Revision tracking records
* * * * * * *

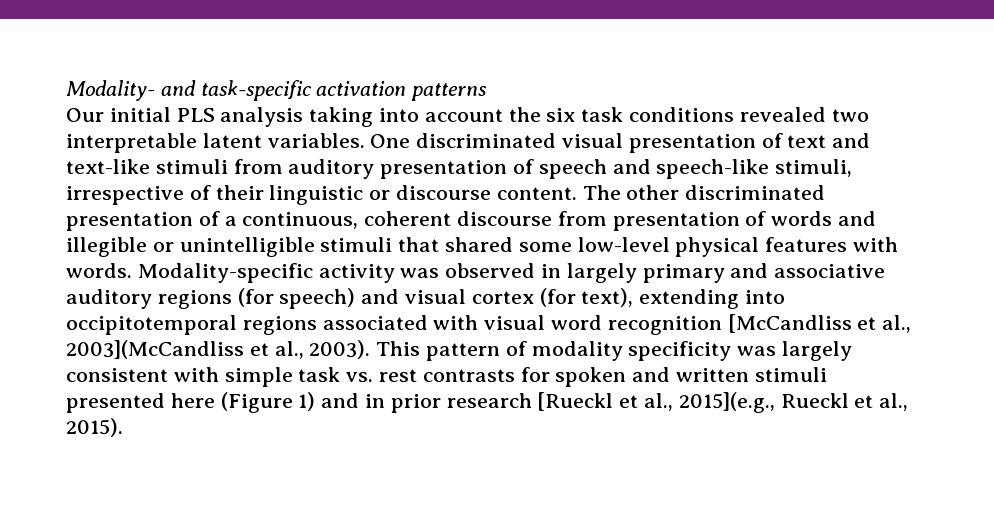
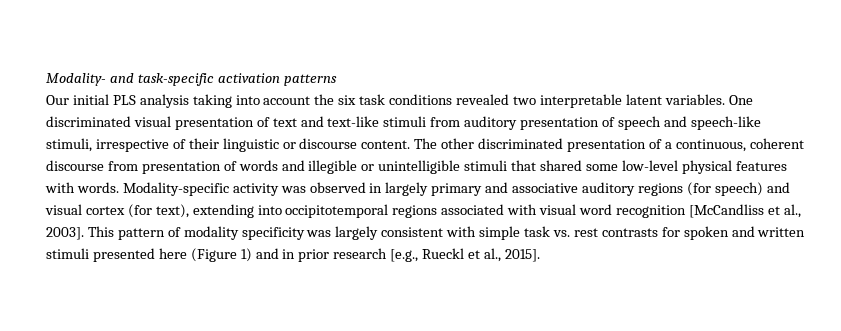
[66,340,371,359] 2003](McCandliss et al., 2003). -> [46,227,84,240] 2003].
[537,392,775,413] [Rueckl et al., 2015](e.g., -> [390,249,419,262] [e.g.,
[66,418,123,437] 2015). -> [504,249,540,262] 2015].

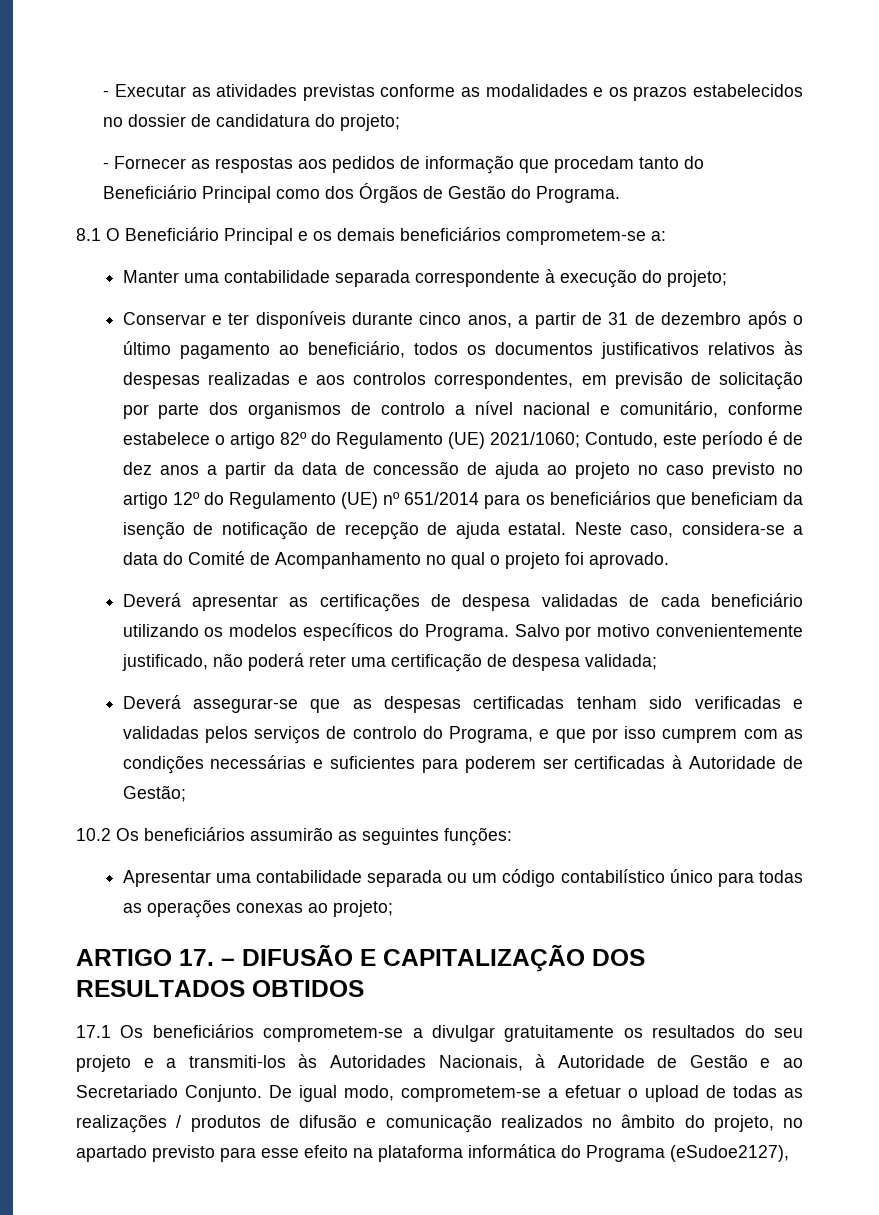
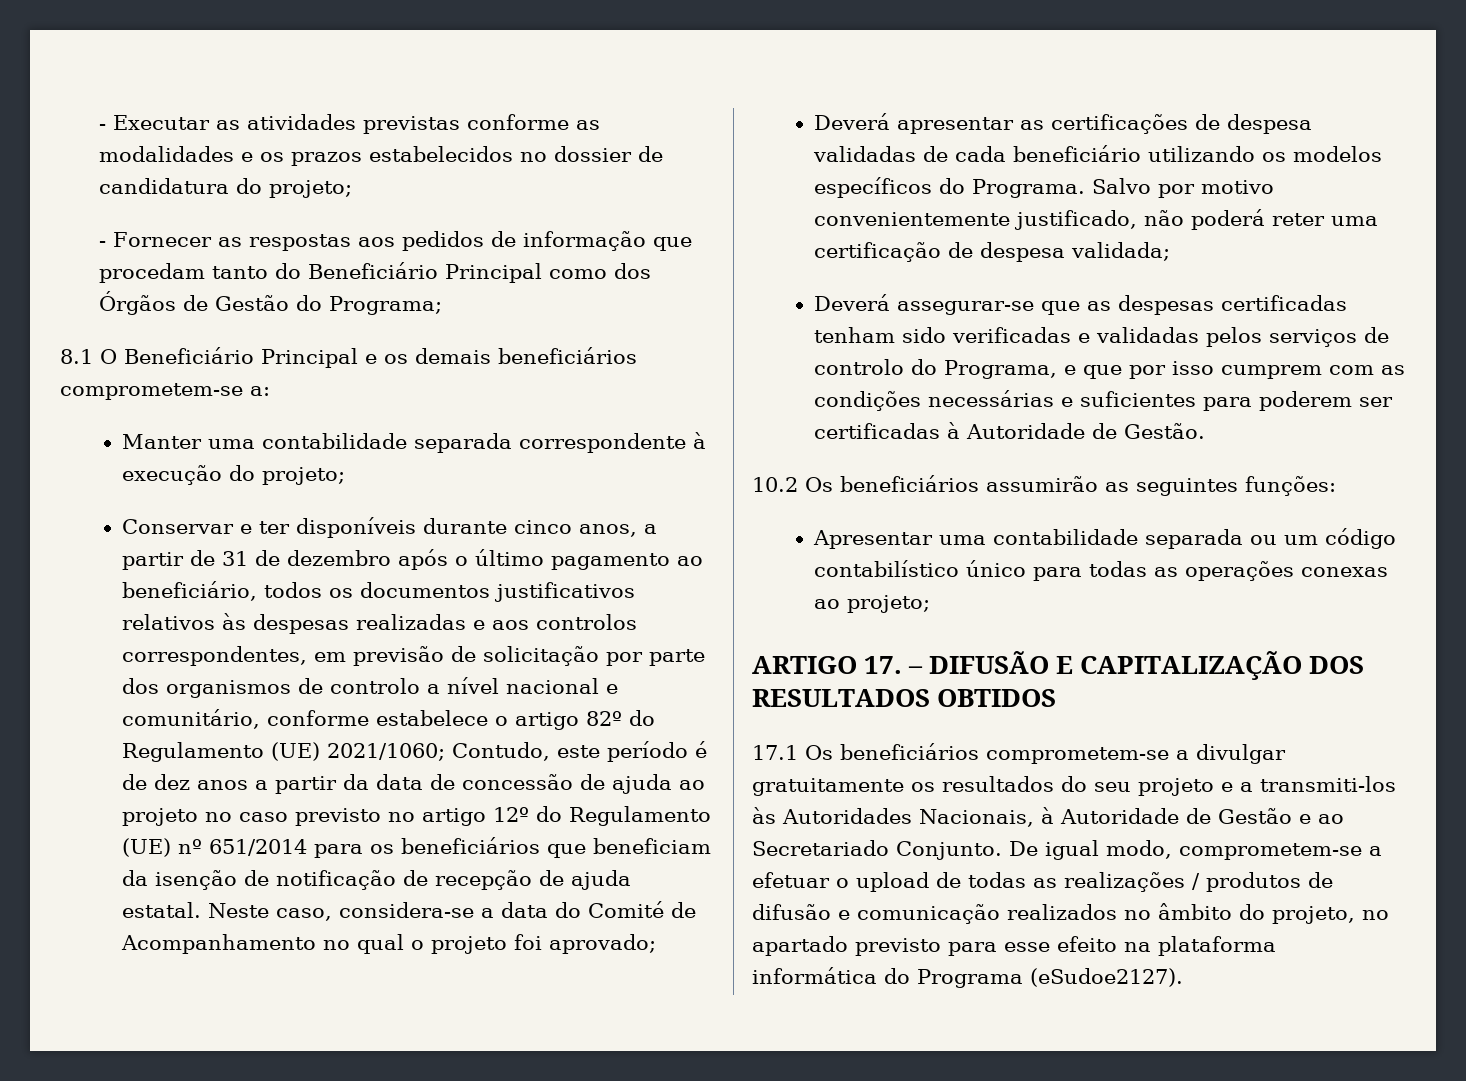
[536,186,621,203] Programa. -> [329,296,443,315] Programa;
[588,552,669,569] aprovado. -> [548,934,656,954] aprovado;
[122,785,186,802] Gestão; -> [1123,423,1205,439] Gestão.
[670,1145,789,1162] (eSudoe2127), -> [1030,968,1183,987] (eSudoe2127).

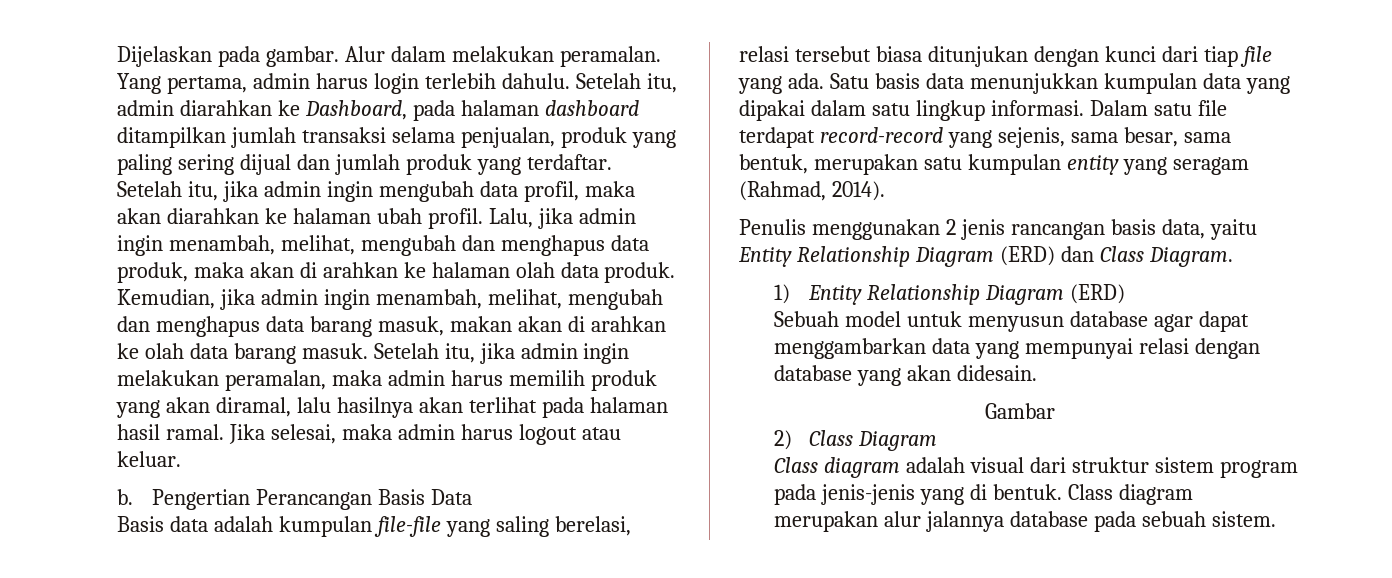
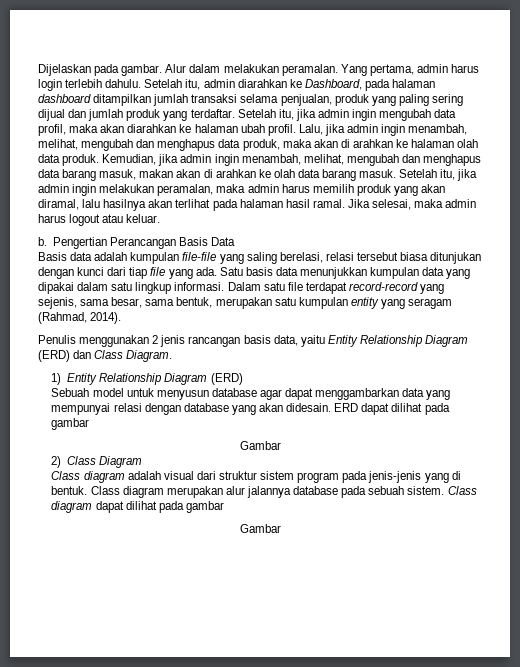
(1038, 373) none -> [334,403,450,415] [51,418,90,430] ERD dapat dilihat pada gambar
(1276, 519) none -> [447,486,477,495] [51,501,224,513] [239,524,281,533] Class diagram dapat dilihat pada gambar // Gambar

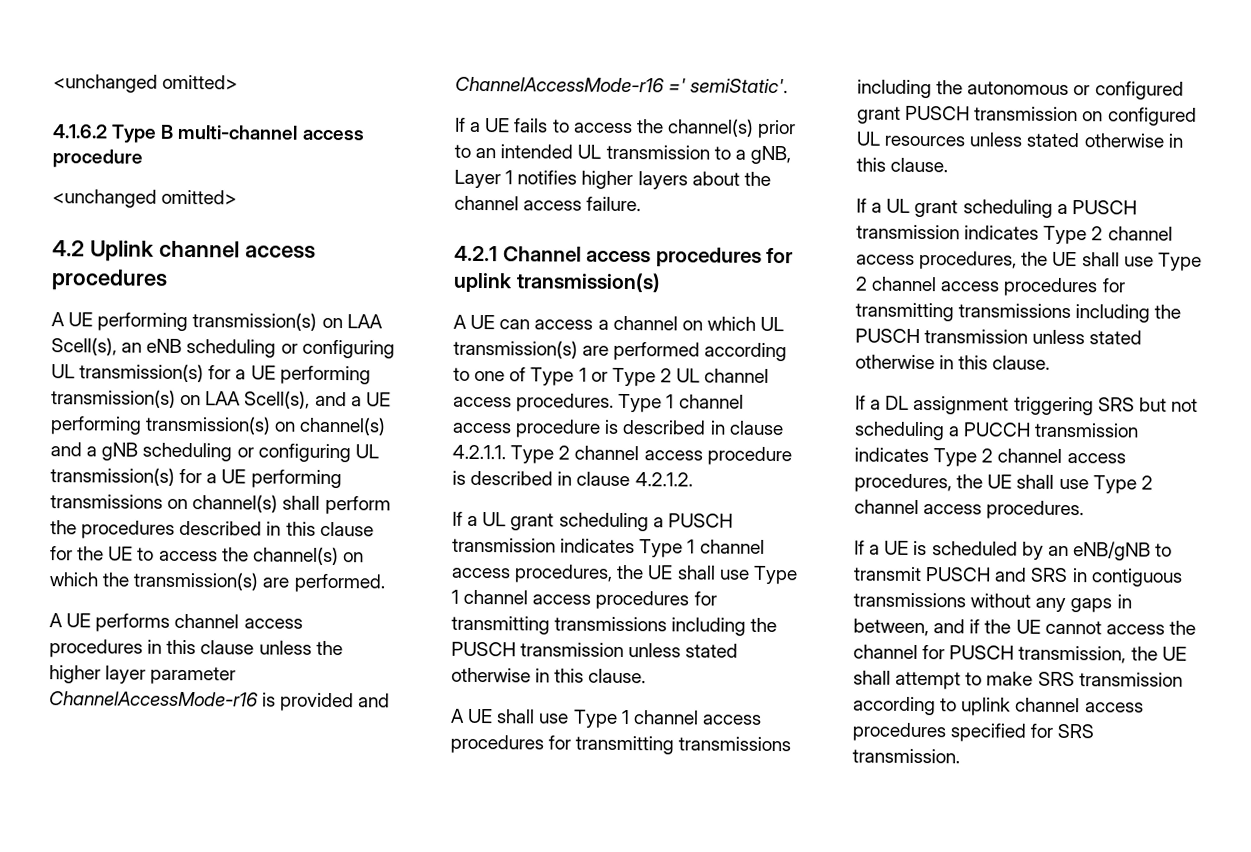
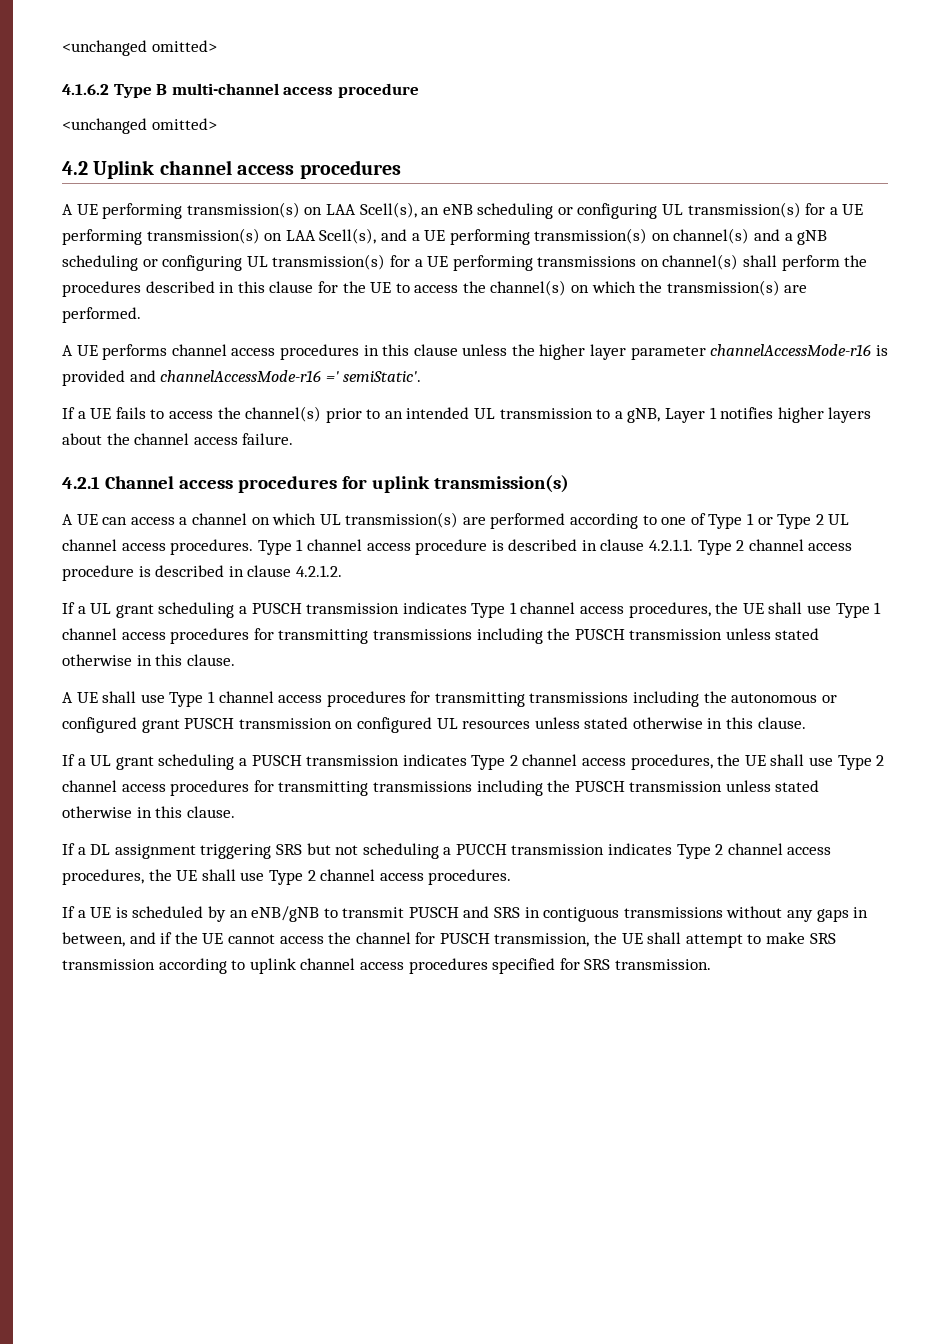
[49,691,259,707] ChannelAccessMode-r16 -> [710,344,872,356] channelAccessMode-r16
[455,76,665,93] ChannelAccessMode-r16 -> [160,370,322,382] channelAccessMode-r16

* * * * * * *

= Work instructions =
Quote the records in their entirety, keeping the wording exact and excluding pictures.

= Response =
[66,340,371,359] 2003](McCandliss et al., 2003). -> [46,227,84,240] 2003].
[537,392,775,413] [Rueckl et al., 2015](e.g., -> [390,249,419,262] [e.g.,
[66,418,123,437] 2015). -> [504,249,540,262] 2015].

[536,186,621,203] Programa. -> [329,296,443,315] Programa;
[588,552,669,569] aprovado. -> [548,934,656,954] aprovado;
[122,785,186,802] Gestão; -> [1123,423,1205,439] Gestão.
[670,1145,789,1162] (eSudoe2127), -> [1030,968,1183,987] (eSudoe2127).

(1038, 373) none -> [334,403,450,415] [51,418,90,430] ERD dapat dilihat pada gambar
(1276, 519) none -> [447,486,477,495] [51,501,224,513] [239,524,281,533] Class diagram dapat dilihat pada gambar // Gambar

[49,691,259,707] ChannelAccessMode-r16 -> [710,344,872,356] channelAccessMode-r16
[455,76,665,93] ChannelAccessMode-r16 -> [160,370,322,382] channelAccessMode-r16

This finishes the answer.